(HealthDay News) — Uncontained power morcellation is associated with a higher mortality risk in women with occult uterine sarcoma, especially in those with occult leiomyosarcoma, according to a study published online Sept. 16 in the Journal of Clinical Oncology.
Xiao Xu, Ph.D., from Yale University in New Haven, Connecticut, and colleagues linked statewide hospital discharge records to cancer registry data in New York to identify 843 women with occult endometrial carcinoma and 334 women with occult uterine sarcoma who underwent a hysterectomy or myomectomy (from Oct. 1, 2003, through Dec. 31, 2013).
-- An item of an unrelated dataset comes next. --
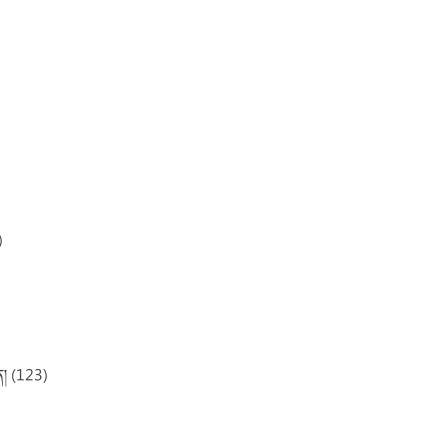
)
ྡན། (123)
Comparisons were made between women undergoing laparoscopic supracervical hysterectomy/laparoscopic myomectomy (LSH/LM), a surrogate indicator for uncontained power morcellation, versus women who underwent supracervical abdominal hysterectomy and total abdominal hysterectomy (TAH), which did not involve power morcellation.
The researchers found that among women with occult uterine sarcoma, LSH/LM was associated with a higher risk for disease-specific mortality than TAH (adjusted hazard ratio [aHR], 2.66; adjusted difference in five-year disease-specific survival, −19.4 percent). Among women with leiomyosarcoma, LSH/LM was associated with an increased risk for disease-specific mortality versus supracervical abdominal hysterectomy (aHR, 3.64; adjusted difference in five-year disease-specific survival, −31.2 percent) and TAH (aHR, 4.66; adjusted difference in five-year disease-specific survival, −37.3 percent). No significant association was noted between the surgical approach and disease-specific mortality among women with occult endometrial carcinoma.
“For patients at higher risk for uterine cancer, such as postmenopausal women, it may be helpful to avoid uncontained power morcellation if possible,” Xu said in a statement.